La jornada electoral en la capital consagró como su nuevo burgomaestre al arquitecto Rubén Carvajal. Es una buena escogencia porque Carvajal Riveira es un gran trabajador, tiene praxis administrativa, especialmente en cuanto a vivienda y movilidad, no es soberbio y quiere mucho a su ciudad natal.
Si los dos gobernantes no incurren en el infantilismo de poner su orgullo personal por encima de las necesidades de la ciudad, se esperan buenos resultados para nuestra ciudad y para el municipio que es necesario recuperar, especialmente en sus recursos, en mala hora comprometidos.
En esta jornada hay otros triunfos impersonales que reivindicar:
Se derrotó el terrorismo colectivo y personal de paracos y guerrilla.
Se derrotó el abstencionismo
Se derrotaron las encuestas
Se derrotó el consetudinario fraude electoral que era el que otorgaba credenciales y curules.
Seguimos pensando, como lo veníamos predicando, que llego la hora de reivindicar el buen nombre y el honor del Cesar y recuperar la convivencia que antes reinaba en este terruño amado.
A los perdedores: a Arturo Calderón, quien pagó platos que él no ha roto, y quien demostró que sería un excelente gobernador; a Freddy Socarrás; al líder Luis Mariano Murgas; a Gonzalo Gómez; a Luis Fabián Fernández; a Orlando Velásquez; a Maya Castilla; que sencillamente tomen aire y sigan para adelante, que si fueron derrotados no han sido vencidos, que simplemente perdieron una batalla pero no la guerra.
Que hay mucho porvenir y muchas victorias y glorias por conquistar.
¡El Cesar necesita de ustedes y de todos!

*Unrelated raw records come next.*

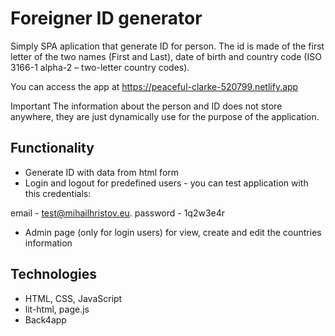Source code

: # Foreigner ID generator

Simply SPA aplication that generate ID for person. The id is made of the first letter of the two names (First and Last), date of birth and country code (ISO 3166-1 alpha-2 – two-letter country codes).

You can access the app at https://peaceful-clarke-520799.netlify.app

Important
The information about the person and ID does not store anywhere, they are just dynamically use for the purpose of the application.

## Functionality

* Generate ID with data from html form
* Login and logout for predefined users - you can test application with this credentials:

email - test@mihailhristov.eu. password - 1q2w3e4r

* Admin page (only for login users) for view, create and edit the countries information

## Technologies

* HTML, CSS, JavaScript
* lit-html, page.js
* Back4app
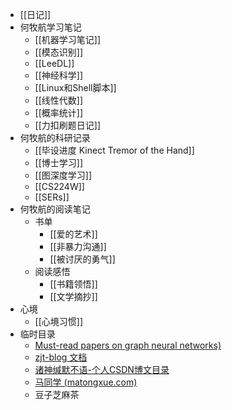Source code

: - [[日记]]
- 何牧航学习笔记
	- [[机器学习笔记]]
	- [[模态识别]]
	- [[LeeDL]]
	- [[神经科学]]
	- [[Linux和Shell脚本]]
	- [[线性代数]]
	- [[概率统计]]
	- [[力扣刷题日记]]
- 何牧航的科研记录
	- [[毕设进度 Kinect Tremor of the Hand]]
	- [[博士学习]]
	- [[图深度学习]]
	- [[CS224W]]
	- [[SERs]]
- 何牧航的阅读笔记
	- 书单
		- [[爱的艺术]]
		- [[非暴力沟通]]
		- [[被讨厌的勇气]]
	- 阅读感悟
		- [[书籍领悟]]
		- [[文学摘抄]]
- 心境
	- [[心境习惯]]
- 临时目录
	- [ Must-read papers on graph neural networks)](https://github.com/thunlp/GNNPapers?source=post_page-----f24d4eb2cc2b--------------------------------#survey-papers)
	- [zjt-blog 文档](https://zjt-blog.readthedocs.io/zh/latest/%E7%94%9F%E6%B4%BB/index.html)
	- [诸神缄默不语-个人CSDN博文目录](https://blog.csdn.net/PolarisRisingWar/article/details/116396744)
	- [马同学 (matongxue.com)](https://www.matongxue.com/login/?url=https://www.matongxue.com/madocs/447)
	- 豆子芝麻茶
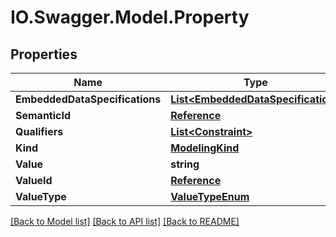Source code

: # IO.Swagger.Model.Property
## Properties

Name | Type | Description | Notes
------------ | ------------- | ------------- | -------------
**EmbeddedDataSpecifications** | [**List&lt;EmbeddedDataSpecification&gt;**](EmbeddedDataSpecification.md) |  | [optional] 
**SemanticId** | [**Reference**](Reference.md) |  | [optional] 
**Qualifiers** | [**List&lt;Constraint&gt;**](Constraint.md) |  | [optional] 
**Kind** | [**ModelingKind**](ModelingKind.md) |  | [optional] 
**Value** | **string** |  | [optional] 
**ValueId** | [**Reference**](Reference.md) |  | [optional] 
**ValueType** | [**ValueTypeEnum**](ValueTypeEnum.md) |  | [optional] 

[[Back to Model list]](../README.md#documentation-for-models) [[Back to API list]](../README.md#documentation-for-api-endpoints) [[Back to README]](../README.md)

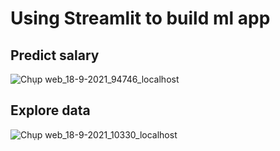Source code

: # Using Streamlit to build ml app
## Predict salary

![Chụp web_18-9-2021_94746_localhost](https://user-images.githubusercontent.com/72034584/133870372-e80f9461-34d4-4889-a18b-06965a3212e0.jpeg)

## Explore data

![Chụp web_18-9-2021_10330_localhost](https://user-images.githubusercontent.com/72034584/133870417-85bca997-360a-425b-97cb-46930f3e2474.jpeg)
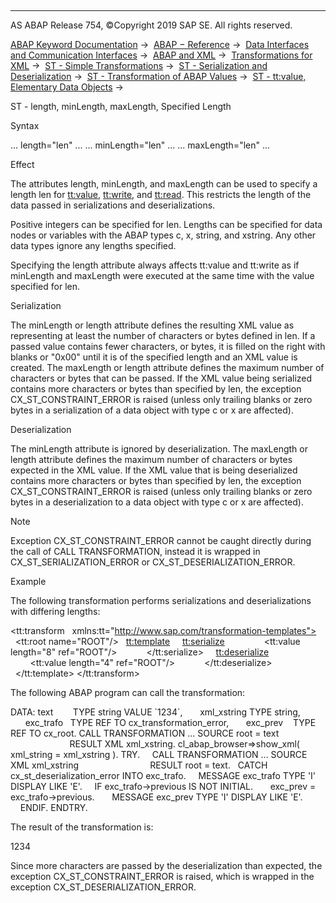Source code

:   

* * *

AS ABAP Release 754, ©Copyright 2019 SAP SE. All rights reserved.

[ABAP Keyword Documentation](javascript:call_link\('abenabap.htm'\)) →  [ABAP − Reference](javascript:call_link\('abenabap_reference.htm'\)) →  [Data Interfaces and Communication Interfaces](javascript:call_link\('abenabap_data_communication.htm'\)) →  [ABAP and XML](javascript:call_link\('abenabap_xml.htm'\)) →  [Transformations for XML](javascript:call_link\('abenabap_xml_trafos.htm'\)) →  [ST - Simple Transformations](javascript:call_link\('abenabap_st.htm'\)) →  [ST - Serialization and Deserialization](javascript:call_link\('abenst_serial_deserial.htm'\)) →  [ST - Transformation of ABAP Values](javascript:call_link\('abenst_abap_values.htm'\)) →  [ST - tt:value, Elementary Data Objects](javascript:call_link\('abenst_tt_value_elementary.htm'\)) → 

ST - length, minLength, maxLength, Specified Length

Syntax

... length="len" ...
... minLength="len" ...
... maxLength="len" ...

Effect

The attributes length, minLength, and maxLength can be used to specify a length len for [tt:value](javascript:call_link\('abenst_tt_value_elementary.htm'\)), [tt:write](javascript:call_link\('abenst_tt_write.htm'\)), and [tt:read](javascript:call_link\('abenst_tt_read.htm'\)). This restricts the length of the data passed in serializations and deserializations.

Positive integers can be specified for len. Lengths can be specified for data nodes or variables with the ABAP types c, x, string, and xstring. Any other data types ignore any lengths specified.

Specifying the length attribute always affects tt:value and tt:write as if minLength and maxLength were executed at the same time with the value specified for len.

Serialization

The minLength or length attribute defines the resulting XML value as representing at least the number of characters or bytes defined in len. If a passed value contains fewer characters, or bytes, it is filled on the right with blanks or "0x00" until it is of the specified length and an XML value is created. The maxLength or length attribute defines the maximum number of characters or bytes that can be passed. If the XML value being serialized contains more characters or bytes than specified by len, the exception CX\_ST\_CONSTRAINT\_ERROR is raised (unless only trailing blanks or zero bytes in a serialization of a data object with type c or x are affected).

Deserialization

The minLength attribute is ignored by deserialization. The maxLength or length attribute defines the maximum number of characters or bytes expected in the XML value. If the XML value that is being deserialized contains more characters or bytes than specified by len, the exception CX\_ST\_CONSTRAINT\_ERROR is raised (unless only trailing blanks or zero bytes in a deserialization to a data object with type c or x are affected).

Note

Exception CX\_ST\_CONSTRAINT\_ERROR cannot be caught directly during the call of CALL TRANSFORMATION, instead it is wrapped in CX\_ST\_SERIALIZATION\_ERROR or CX\_ST\_DESERIALIZATION\_ERROR.

Example

The following transformation performs serializations and deserializations with differing lengths:

<?sap.transform simple?>
<tt:transform
  xmlns:tt="http://www.sap.com/transformation-templates">
  <tt:root name="ROOT"/>
  <tt:template>
    <tt:serialize>
      <Text>
        <tt:value length="8" ref="ROOT"/>
      </Text>
    </tt:serialize>
    <tt:deserialize>
      <Text>
        <tt:value length="4" ref="ROOT"/>
      </Text>
    </tt:deserialize>
  </tt:template>
</tt:transform>

The following ABAP program can call the transformation:

DATA: text        TYPE string VALUE \`1234\`,
      xml\_xstring TYPE string,
      exc\_trafo   TYPE REF TO cx\_transformation\_error,
      exc\_prev    TYPE REF TO cx\_root.
CALL TRANSFORMATION ... SOURCE root = text
                        RESULT XML xml\_xstring.
cl\_abap\_browser=>show\_xml( xml\_string = xml\_xstring ).
TRY.
    CALL TRANSFORMATION ... SOURCE XML xml\_xstring
                            RESULT root = text.
  CATCH cx\_st\_deserialization\_error INTO exc\_trafo.
    MESSAGE exc\_trafo TYPE 'I' DISPLAY LIKE 'E'.
    IF exc\_trafo->previous IS NOT INITIAL.
      exc\_prev = exc\_trafo->previous.
      MESSAGE exc\_prev TYPE 'I' DISPLAY LIKE 'E'.
    ENDIF.
ENDTRY.

The result of the transformation is:

<Text>1234    </Text>

Since more characters are passed by the deserialization than expected, the exception CX\_ST\_CONSTRAINT\_ERROR is raised, which is wrapped in the exception CX\_ST\_DESERIALIZATION\_ERROR.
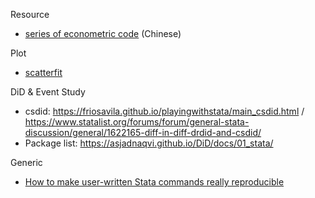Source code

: 

Resource

- [series of econometric code](https://mp.weixin.qq.com/s/4oF3gaVK6cPRgkIWrlv7ug) (Chinese)

Plot

- [scatterfit](https://twitter.com/leo__ahrens/status/1646150698202025990)



DiD & Event Study

- csdid: https://friosavila.github.io/playingwithstata/main_csdid.html / https://www.statalist.org/forums/forum/general-stata-discussion/general/1622165-diff-in-diff-drdid-and-csdid/
- Package list: https://asjadnaqvi.github.io/DiD/docs/01_stata/

Generic

- [How to make user-written Stata commands really reproducible](https://blogs.worldbank.org/impactevaluations/how-make-user-written-stata-commands-really-reproducible)

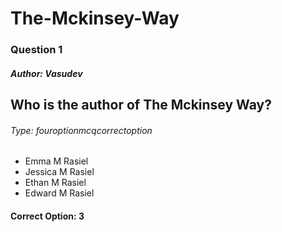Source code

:
        
# The-Mckinsey-Way
        
### Question 1
        
##### Author: Vasudev
        
## Who is the author of The Mckinsey Way?
        
###### Type: fouroptionmcqcorrectoption
        
- Emma M Rasiel
- Jessica M Rasiel
- Ethan M Rasiel
- Edward M Rasiel
#### Correct Option: 3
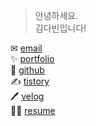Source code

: > 안녕하세요.  
> 김다빈입니다!  

✉    [email](alalekqls22@naver.com)  
✨   [portfolio](https://abundant-playground-8c8.notion.site/ce7fca1d4f564e74b696db7d3c4467e3)  
🍃   [github](https://github.com/dabinKim-0318)  
✍   [tistory](https://dabin-kim.tistory.com/)  
🖊    [velog](https://velog.io/@dabin)  
🙋‍♀️    [resume](https://github.com/dabinKim-0318/Resume)
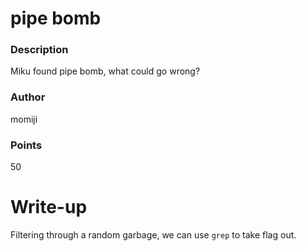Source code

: # pipe bomb

### Description

Miku found pipe bomb, what could go wrong?

### Author

momiji

### Points

50

# Write-up

Filtering through a random garbage, we can use `grep` to take flag out.
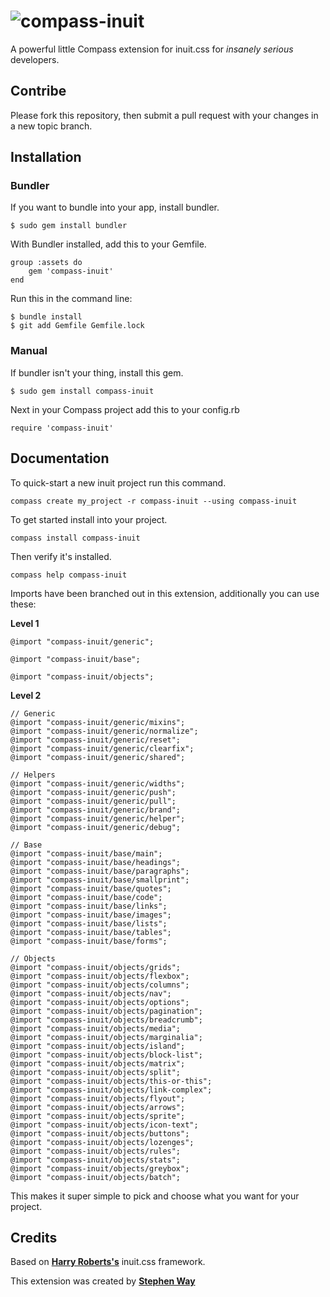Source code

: # ![compass-inuit](http://i.imgur.com/22tof.png)

A powerful little Compass extension for inuit.css for _insanely serious_ developers.

## Contribe
Please fork this repository, then submit a pull request with your changes in a new topic branch.

## Installation

### Bundler
If you want to bundle into your app, install bundler.

	$ sudo gem install bundler

With Bundler installed, add this to your Gemfile.

	group :assets do
		gem 'compass-inuit'
	end

Run this in the command line:

	$ bundle install
	$ git add Gemfile Gemfile.lock

### Manual
If bundler isn't your thing, install this gem.

	$ sudo gem install compass-inuit

Next in your Compass project add this to your config.rb

	require 'compass-inuit'

## Documentation

To quick-start a new inuit project run this command.

	compass create my_project -r compass-inuit --using compass-inuit

To get started install into your project.

	compass install compass-inuit

Then verify it's installed.

	compass help compass-inuit

Imports have been branched out in this extension, additionally you can use these:

**Level 1**

	@import "compass-inuit/generic";

	@import "compass-inuit/base";

	@import "compass-inuit/objects";

**Level 2**

	// Generic
	@import "compass-inuit/generic/mixins";
	@import "compass-inuit/generic/normalize";
	@import "compass-inuit/generic/reset";
	@import "compass-inuit/generic/clearfix";
	@import "compass-inuit/generic/shared";

	// Helpers
	@import "compass-inuit/generic/widths";
	@import "compass-inuit/generic/push";
	@import "compass-inuit/generic/pull";
	@import "compass-inuit/generic/brand";
	@import "compass-inuit/generic/helper";
	@import "compass-inuit/generic/debug";

	// Base
	@import "compass-inuit/base/main";
	@import "compass-inuit/base/headings";
	@import "compass-inuit/base/paragraphs";
	@import "compass-inuit/base/smallprint";
	@import "compass-inuit/base/quotes";
	@import "compass-inuit/base/code";
	@import "compass-inuit/base/links";
	@import "compass-inuit/base/images";
	@import "compass-inuit/base/lists";
	@import "compass-inuit/base/tables";
	@import "compass-inuit/base/forms";

	// Objects
	@import "compass-inuit/objects/grids";
	@import "compass-inuit/objects/flexbox";
	@import "compass-inuit/objects/columns";
	@import "compass-inuit/objects/nav";
	@import "compass-inuit/objects/options";
	@import "compass-inuit/objects/pagination";
	@import "compass-inuit/objects/breadcrumb";
	@import "compass-inuit/objects/media";
	@import "compass-inuit/objects/marginalia";
	@import "compass-inuit/objects/island";
	@import "compass-inuit/objects/block-list";
	@import "compass-inuit/objects/matrix";
	@import "compass-inuit/objects/split";
	@import "compass-inuit/objects/this-or-this";
	@import "compass-inuit/objects/link-complex";
	@import "compass-inuit/objects/flyout";
	@import "compass-inuit/objects/arrows";
	@import "compass-inuit/objects/sprite";
	@import "compass-inuit/objects/icon-text";
	@import "compass-inuit/objects/buttons";
	@import "compass-inuit/objects/lozenges";
	@import "compass-inuit/objects/rules";
	@import "compass-inuit/objects/stats";
	@import "compass-inuit/objects/greybox";
	@import "compass-inuit/objects/batch";

This makes it super simple to pick and choose what you want for your project.


## Credits
Based on **[Harry Roberts's](http://github.com/csswizardry)** inuit.css framework.

This extension was created by **[Stephen Way](http://github.com/stephenway)**

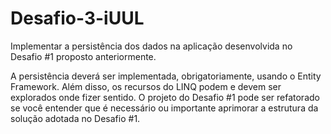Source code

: # Desafio-3-iUUL
Implementar a persistência dos dados na aplicação desenvolvida no Desafio #1 proposto anteriormente.

A persistência deverá ser implementada, obrigatoriamente, usando o Entity Framework.
Além disso, os recursos do LINQ podem e devem ser explorados onde fizer sentido. O
projeto do Desafio #1 pode ser refatorado se você entender que é necessário ou
importante aprimorar a estrutura da solução adotada no Desafio #1.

Y como la oportunidad se presenta, la queremos aprovechar para invitar respetuosamente a las diferentes vertientes del partido liberal y a quienes temporalmente se distanciaron de el, ha que hagamos un acto de reflexión y tratemos de lograr el necesario reagrupamiento que aconseja al futuro. Sin rencillas y sin vendetas miremos hacia la plaza de Bolívar, hacia el Capitolio Nacional donde hay por lo menos seis curules por proveer.
Miremos como el partido conservador, con su táctica de unidad, de peleas en la casa y no en la plaza, esta logrando unas mayorías que siempre ha mantenido el Partido Liberal mirando desde el centro hacia la izquierda.